» **Passage shown**
Am Tue, Jan 24, 2023 at 10:32:49PM +0100 schrieb Mark Kettenis:
> > Date: Tue, 24 Jan 2023 20:57:48 +0100
> > From: Patrick Wildt <patr...@blueri.se>
> >
> > Am Mon, Jan 23, 2023 at 04:34:27PM -0600 schrieb Scott Cheloha:
> > > Whoops, missed one. This is the fifth and (I think) last armv7 clock
> > > interrupt driver that needs to switch to clockintr. gptimer(4) is
> > > nearly identical to dmtimer(4).
> > >
> > > Notable changes:
> > >
> > > - Switch stathz from 128 to hz.
> > > - Switch profhz from 1024 to (stathz * 10).
> > >
> > > Everything else in the patch is just normal clockintr switching stuff
> > > or duplicated from the dmtimer(4) patch.
> > >
> > > jca@ has compile-tested this.
> > >
> > > I would appreciate a test to confirm that the GENERIC boots. I don't
> > > think we need to do a full release build.
> > >
> > > ... if nobody knows where to find a board with gptimer(4), I am
> > > looking for permission to just commit this as-is. I cannot find any
> > > entries in the dmesg mails of any machines with gptimer(4). kettenis@
> > > was uncertain whether we actually support any of the machines that have
> > > this clock.

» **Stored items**
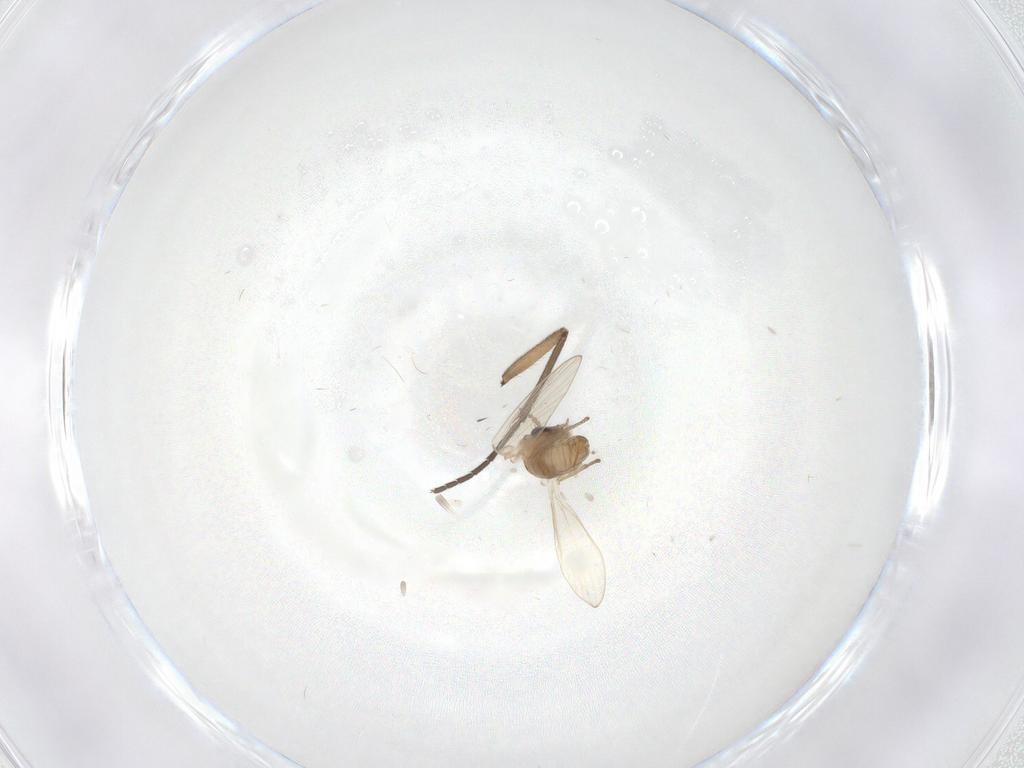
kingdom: Animalia
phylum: Arthropoda
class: Insecta
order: Diptera
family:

» **Tasks**
1. List every date-and-time stamp that appears in the mailing-list thread, including its time-zone offset.
2. Translate this sentence from the mailing-list thread into German: "I cannot find any entries in the dmesg mails of any machines with gptimer(4)."
3. Transcribe the part of the mailing-list thread that begins at the words "Am Tue, Jan" and stops after the words "identical to dmtimer(4).".

» **Written responses**
1.
Tue, Jan 24, 2023 at 10:32:49PM +0100
Tue, 24 Jan 2023 20:57:48 +0100
Mon, Jan 23, 2023 at 04:34:27PM -0600

2. Ich kann in den dmesg-Mails keine Einträge von Maschinen mit gptimer(4) finden.

3.
Am Tue, Jan 24, 2023 at 10:32:49PM +0100 schrieb Mark Kettenis:
> > Date: Tue, 24 Jan 2023 20:57:48 +0100
> > From: Patrick Wildt <patr...@blueri.se>
> >
> > Am Mon, Jan 23, 2023 at 04:34:27PM -0600 schrieb Scott Cheloha:
> > > Whoops, missed one. This is the fifth and (I think) last armv7 clock
> > > interrupt driver that needs to switch to clockintr. gptimer(4) is
> > > nearly identical to dmtimer(4).